Identical data is stored once, regardless of how many entities reference it. Content hashes serve as universal identifiers — enabling deduplication, integrity verification, and decentralized caching in a single mechanism.

Deduplication

Automatic cross-entity dedup

When multiple entities produce identical behavioral segments, model weights, or binary blobs, the storage layer detects the duplication via content hashing and stores a single copy. References are lightweight pointers to the canonical copy. In fleets with thousands of similar devices, deduplication can reduce storage by 40-80%.

Integrity

Built-in corruption detection

Every stored object carries its content hash. On read, the hash is recomputed and verified. Any corruption — from disk failure, bit rot, or tampering — is detected immediately. Combined with the SHA-256 audit chain, this provides end-to-end data integrity from ingestion to query.

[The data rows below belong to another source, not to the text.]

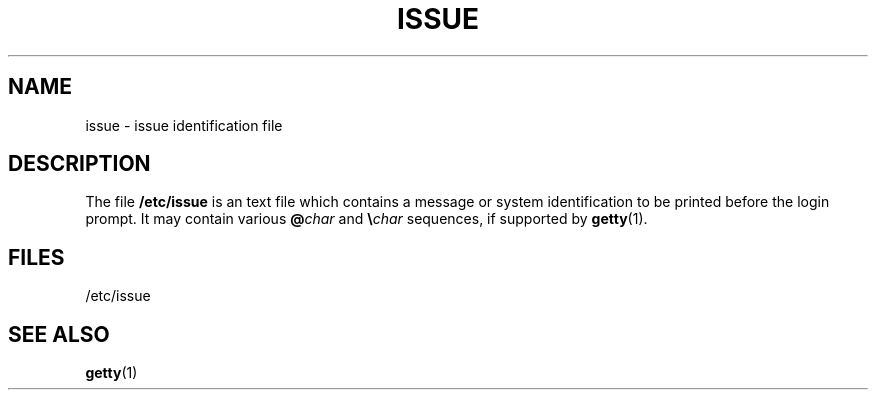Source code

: .\" Copyright (c) 1993 Michael Haardt (u31b3hs@pool.informatik.rwth-aachen.de), Fri Apr  2 11:32:09 MET DST 1993
.\" This file may be distributed under the GNU General Public License.
.\" Modified Sun Jul 25 11:06:22 1993 by Rik Faith (faith@cs.unc.edu)
.TH ISSUE 5 "24 July 1993" "Linux" "Linux Programmer's Manual"
.SH NAME
issue \- issue identification file
.SH DESCRIPTION
The file \fB/etc/issue\fP is an text file which contains a message or
system identification to be printed before the login prompt.  It may
contain various \fB@\fP\fIchar\fP and \fB\e\fP\fIchar\fP sequences, if
supported by
.BR getty (1).
.SH FILES
/etc/issue
.SH "SEE ALSO"
.BR getty (1)
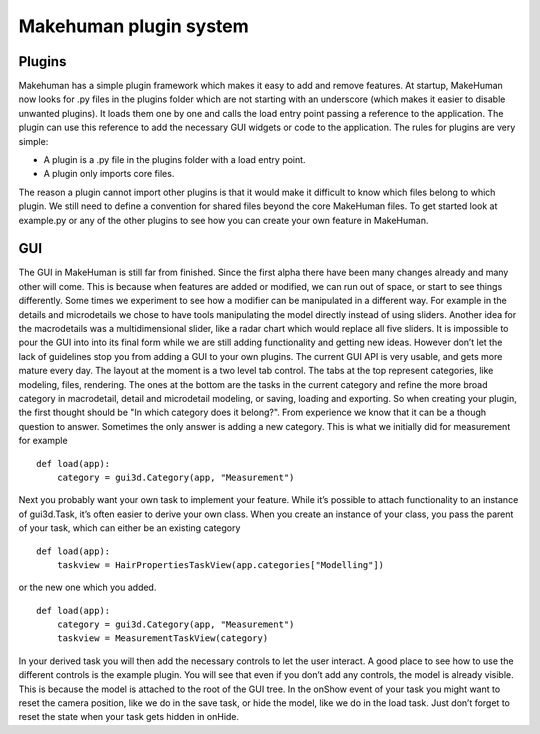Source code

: .. _plugin_system:

.. highlight:: python
   :linenothreshold: 5

************************
Makehuman plugin system
************************

.. _plugins:

Plugins
=========


Makehuman has a simple plugin framework which makes it easy to add and remove
features. At startup, MakeHuman now looks for .py files in the plugins folder which are
not starting with an underscore (which makes it easier to disable unwanted plugins).
It loads them one by one and calls the load entry point passing a reference to the
application. The plugin can use this reference to add the necessary GUI widgets or
code to the application.
The rules for plugins are very simple:

* A plugin is a .py file in the plugins folder with a load entry point.
* A plugin only imports core files.

The reason a plugin cannot import other plugins is that it would make it difficult to
know which files belong to which plugin. We still need to define a convention for
shared files beyond the core MakeHuman files. To get started look at example.py or
any of the other plugins to see how you can create your own feature in MakeHuman.

GUI
====

The GUI in MakeHuman is still far from finished. Since the first alpha there have been
many changes already and many other will come. This is because when features are
added or modified, we can run out of space, or start to see things differently. Some
times we experiment to see how a modifier can be manipulated in a different way. For
example in the details and microdetails we chose to have tools manipulating the model
directly instead of using sliders. Another idea for the macrodetails was a multidimensional
slider, like a radar chart which would replace all five sliders. It is impossible to
pour the GUI into into its final form while we are still adding functionality and getting
new ideas. However don’t let the lack of guidelines stop you from adding a GUI to
your own plugins. The current GUI API is very usable, and gets more mature every day.
The layout at the moment is a two level tab control. The tabs at the top represent
categories, like modeling, files, rendering. The ones at the bottom are the tasks
in the current category and refine the more broad category in macrodetail, detail and
microdetail modeling, or saving, loading and exporting. So when creating your plugin,
the first thought should be "In which category does it belong?". From experience we
know that it can be a though question to answer. Sometimes the only answer is adding
a new category. This is what we initially did for measurement for example

::

    def load(app):
        category = gui3d.Category(app, "Measurement")

Next you probably want your own task to implement your feature. While it’s possible
to attach functionality to an instance of gui3d.Task, it’s often easier to derive your
own class. When you create an instance of your class, you pass the parent of your task,
which can either be an existing category

::

    def load(app):
        taskview = HairPropertiesTaskView(app.categories["Modelling"])

or the new one which you added.

::

    def load(app):
        category = gui3d.Category(app, "Measurement")
        taskview = MeasurementTaskView(category)


In your derived task you will then add the necessary controls to let the user interact.
A good place to see how to use the different controls is the example plugin. You will
see that even if you don’t add any controls, the model is already visible. This is because
the model is attached to the root of the GUI tree. In the onShow event of your task you
might want to reset the camera position, like we do in the save task, or hide the model,
like we do in the load task. Just don’t forget to reset the state when your task gets
hidden in onHide.
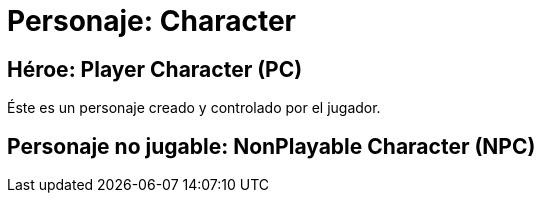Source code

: = Personaje: Character

== Héroe: Player Character (PC)
Éste es un personaje creado y controlado por el jugador.

== Personaje no jugable: NonPlayable Character (NPC)
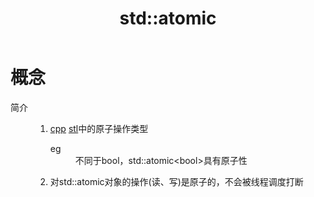 :PROPERTIES:
:ID:       35815261-4069-4577-8db3-f5c93f175c79
:END:
#+title: std::atomic

* 概念
- 简介 ::
  1. [[id:8ab4df56-e11f-42b8-87f8-4daa2fd045db][cpp]] [[id:1ec315ca-630e-46ab-9567-45e0520b9ca2][stl]]中的原子操作类型
     - eg :: 不同于bool，std::atomic<bool>具有原子性
  2. 对std::atomic对象的操作(读、写)是原子的，不会被线程调度打断
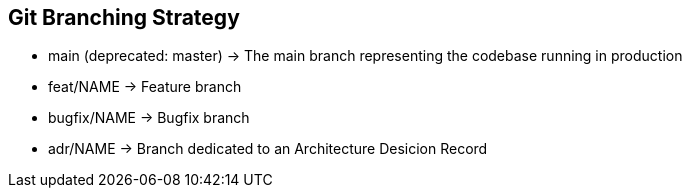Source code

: == Git Branching Strategy

* main (deprecated: master) -> The main branch representing the codebase running in production
* feat/NAME -> Feature branch
* bugfix/NAME -> Bugfix branch
* adr/NAME -> Branch dedicated to an Architecture Desicion Record
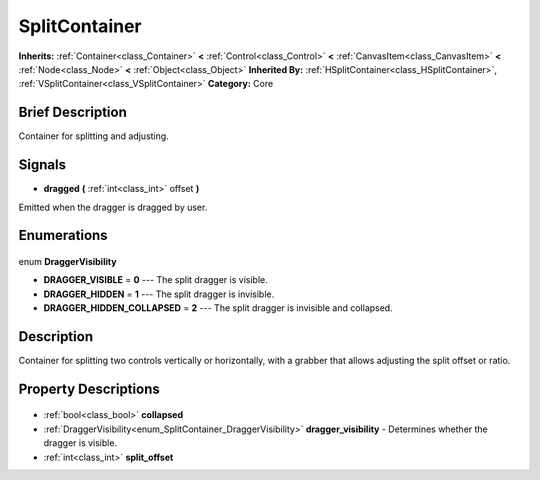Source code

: .. Generated automatically by doc/tools/makerst.py in Godot's source tree.
.. DO NOT EDIT THIS FILE, but the SplitContainer.xml source instead.
.. The source is found in doc/classes or modules/<name>/doc_classes.

.. _class_SplitContainer:

SplitContainer
==============

**Inherits:** :ref:`Container<class_Container>` **<** :ref:`Control<class_Control>` **<** :ref:`CanvasItem<class_CanvasItem>` **<** :ref:`Node<class_Node>` **<** :ref:`Object<class_Object>`
**Inherited By:** :ref:`HSplitContainer<class_HSplitContainer>`, :ref:`VSplitContainer<class_VSplitContainer>`
**Category:** Core

Brief Description
-----------------

Container for splitting and adjusting.

Signals
-------

.. _class_SplitContainer_dragged:

- **dragged** **(** :ref:`int<class_int>` offset **)**

Emitted when the dragger is dragged by user.


Enumerations
------------

  .. _enum_SplitContainer_DraggerVisibility:

enum **DraggerVisibility**

- **DRAGGER_VISIBLE** = **0** --- The split dragger is visible.
- **DRAGGER_HIDDEN** = **1** --- The split dragger is invisible.
- **DRAGGER_HIDDEN_COLLAPSED** = **2** --- The split dragger is invisible and collapsed.


Description
-----------

Container for splitting two controls vertically or horizontally, with a grabber that allows adjusting the split offset or ratio.

Property Descriptions
---------------------

  .. _class_SplitContainer_collapsed:

- :ref:`bool<class_bool>` **collapsed**

  .. _class_SplitContainer_dragger_visibility:

- :ref:`DraggerVisibility<enum_SplitContainer_DraggerVisibility>` **dragger_visibility** - Determines whether the dragger is visible.

  .. _class_SplitContainer_split_offset:

- :ref:`int<class_int>` **split_offset**


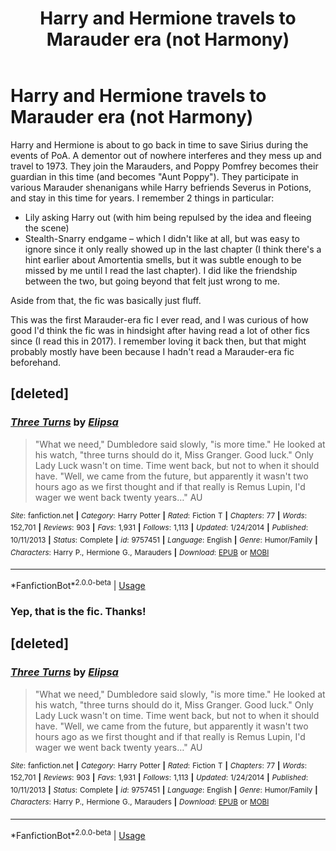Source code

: #+TITLE: Harry and Hermione travels to Marauder era (not Harmony)

* Harry and Hermione travels to Marauder era (not Harmony)
:PROPERTIES:
:Author: Fredrik1994
:Score: 4
:DateUnix: 1592961999.0
:DateShort: 2020-Jun-24
:FlairText: What's That Fic?
:END:
Harry and Hermione is about to go back in time to save Sirius during the events of PoA. A dementor out of nowhere interferes and they mess up and travel to 1973. They join the Marauders, and Poppy Pomfrey becomes their guardian in this time (and becomes "Aunt Poppy"). They participate in various Marauder shenanigans while Harry befriends Severus in Potions, and stay in this time for years. I remember 2 things in particular:

- Lily asking Harry out (with him being repulsed by the idea and fleeing the scene)
- Stealth-Snarry endgame -- which I didn't like at all, but was easy to ignore since it only really showed up in the last chapter (I think there's a hint earlier about Amortentia smells, but it was subtle enough to be missed by me until I read the last chapter). I did like the friendship between the two, but going beyond that felt just wrong to me.

Aside from that, the fic was basically just fluff.

This was the first Marauder-era fic I ever read, and I was curious of how good I'd think the fic was in hindsight after having read a lot of other fics since (I read this in 2017). I remember loving it back then, but that might probably mostly have been because I hadn't read a Marauder-era fic beforehand.


** [deleted]
:PROPERTIES:
:Score: 2
:DateUnix: 1592965207.0
:DateShort: 2020-Jun-24
:END:

*** [[https://www.fanfiction.net/s/9757451/1/][*/Three Turns/*]] by [[https://www.fanfiction.net/u/3237143/Elipsa][/Elipsa/]]

#+begin_quote
  "What we need," Dumbledore said slowly, "is more time." He looked at his watch, "three turns should do it, Miss Granger. Good luck." Only Lady Luck wasn't on time. Time went back, but not to when it should have. "Well, we came from the future, but apparently it wasn't two hours ago as we first thought and if that really is Remus Lupin, I'd wager we went back twenty years..." AU
#+end_quote

^{/Site/:} ^{fanfiction.net} ^{*|*} ^{/Category/:} ^{Harry} ^{Potter} ^{*|*} ^{/Rated/:} ^{Fiction} ^{T} ^{*|*} ^{/Chapters/:} ^{77} ^{*|*} ^{/Words/:} ^{152,701} ^{*|*} ^{/Reviews/:} ^{903} ^{*|*} ^{/Favs/:} ^{1,931} ^{*|*} ^{/Follows/:} ^{1,113} ^{*|*} ^{/Updated/:} ^{1/24/2014} ^{*|*} ^{/Published/:} ^{10/11/2013} ^{*|*} ^{/Status/:} ^{Complete} ^{*|*} ^{/id/:} ^{9757451} ^{*|*} ^{/Language/:} ^{English} ^{*|*} ^{/Genre/:} ^{Humor/Family} ^{*|*} ^{/Characters/:} ^{Harry} ^{P.,} ^{Hermione} ^{G.,} ^{Marauders} ^{*|*} ^{/Download/:} ^{[[http://www.ff2ebook.com/old/ffn-bot/index.php?id=9757451&source=ff&filetype=epub][EPUB]]} ^{or} ^{[[http://www.ff2ebook.com/old/ffn-bot/index.php?id=9757451&source=ff&filetype=mobi][MOBI]]}

--------------

*FanfictionBot*^{2.0.0-beta} | [[https://github.com/tusing/reddit-ffn-bot/wiki/Usage][Usage]]
:PROPERTIES:
:Author: FanfictionBot
:Score: 1
:DateUnix: 1592965225.0
:DateShort: 2020-Jun-24
:END:


*** Yep, that is the fic. Thanks!
:PROPERTIES:
:Author: Fredrik1994
:Score: 1
:DateUnix: 1592965541.0
:DateShort: 2020-Jun-24
:END:


** [deleted]
:PROPERTIES:
:Score: 1
:DateUnix: 1593223486.0
:DateShort: 2020-Jun-27
:END:

*** [[https://www.fanfiction.net/s/9757451/1/][*/Three Turns/*]] by [[https://www.fanfiction.net/u/3237143/Elipsa][/Elipsa/]]

#+begin_quote
  "What we need," Dumbledore said slowly, "is more time." He looked at his watch, "three turns should do it, Miss Granger. Good luck." Only Lady Luck wasn't on time. Time went back, but not to when it should have. "Well, we came from the future, but apparently it wasn't two hours ago as we first thought and if that really is Remus Lupin, I'd wager we went back twenty years..." AU
#+end_quote

^{/Site/:} ^{fanfiction.net} ^{*|*} ^{/Category/:} ^{Harry} ^{Potter} ^{*|*} ^{/Rated/:} ^{Fiction} ^{T} ^{*|*} ^{/Chapters/:} ^{77} ^{*|*} ^{/Words/:} ^{152,701} ^{*|*} ^{/Reviews/:} ^{903} ^{*|*} ^{/Favs/:} ^{1,931} ^{*|*} ^{/Follows/:} ^{1,113} ^{*|*} ^{/Updated/:} ^{1/24/2014} ^{*|*} ^{/Published/:} ^{10/11/2013} ^{*|*} ^{/Status/:} ^{Complete} ^{*|*} ^{/id/:} ^{9757451} ^{*|*} ^{/Language/:} ^{English} ^{*|*} ^{/Genre/:} ^{Humor/Family} ^{*|*} ^{/Characters/:} ^{Harry} ^{P.,} ^{Hermione} ^{G.,} ^{Marauders} ^{*|*} ^{/Download/:} ^{[[http://www.ff2ebook.com/old/ffn-bot/index.php?id=9757451&source=ff&filetype=epub][EPUB]]} ^{or} ^{[[http://www.ff2ebook.com/old/ffn-bot/index.php?id=9757451&source=ff&filetype=mobi][MOBI]]}

--------------

*FanfictionBot*^{2.0.0-beta} | [[https://github.com/tusing/reddit-ffn-bot/wiki/Usage][Usage]]
:PROPERTIES:
:Author: FanfictionBot
:Score: 1
:DateUnix: 1593223500.0
:DateShort: 2020-Jun-27
:END:
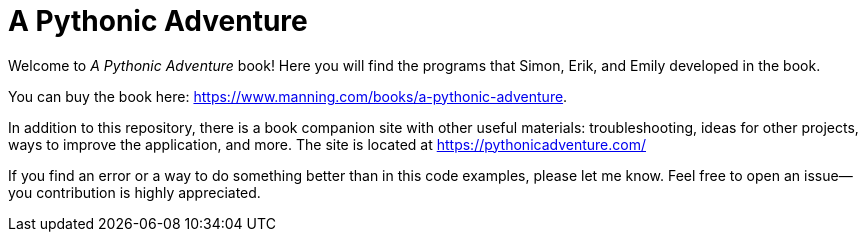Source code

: = A Pythonic Adventure

Welcome to _A Pythonic Adventure_ book! Here you will find the programs that
Simon, Erik, and Emily developed in the book.

You can buy the book here: https://www.manning.com/books/a-pythonic-adventure.

In addition to this repository, there is a book companion site with other useful materials:
troubleshooting, ideas for other projects, ways to improve the application, and more.
The site is located at https://pythonicadventure.com/

If you find an error or a way to do something better than in this code examples, please let me know.
Feel free to open an issue--you contribution is highly appreciated.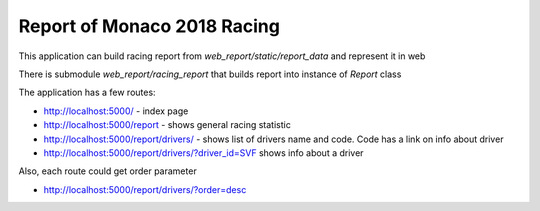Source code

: Report of Monaco 2018 Racing
----------------------------

This application can build racing report from `web_report/static/report_data`
and represent it in web

There is submodule `web_report/racing_report` that builds report into instance of `Report` class

The application has a few routes:

- http://localhost:5000/ - index page
- http://localhost:5000/report - shows general racing statistic
- http://localhost:5000/report/drivers/  - shows list of drivers name and code. Code has a link on info about driver
- http://localhost:5000/report/drivers/?driver_id=SVF shows info about a driver

Also, each route could get order parameter

- http://localhost:5000/report/drivers/?order=desc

Semantic Chunk Compression

Beyond behavioral regime compression, the unified storage layer applies semantic-aware compression that understands the structure of your data.

Structure-Aware

Per-column encoding

Each data type is encoded with a type-optimal strategy chosen automatically — the engine applies intelligent multi-stage compression and selects the best approach per field without manual tuning.

Cross-Entity

Fleet-level compression

Entities of the same type often share structural similarities. The compression engine identifies common patterns across entities in the same domain and compresses against shared baselines, achieving additional 2-5x compression beyond per-entity behavioral compression.

Queryable

Compression-transparent queries

All compression is transparent to the query layer. Queries operate on compressed data directly when possible — centroid comparisons, range checks, and bloom filter lookups happen without decompression. Only final result materialization requires full decompression.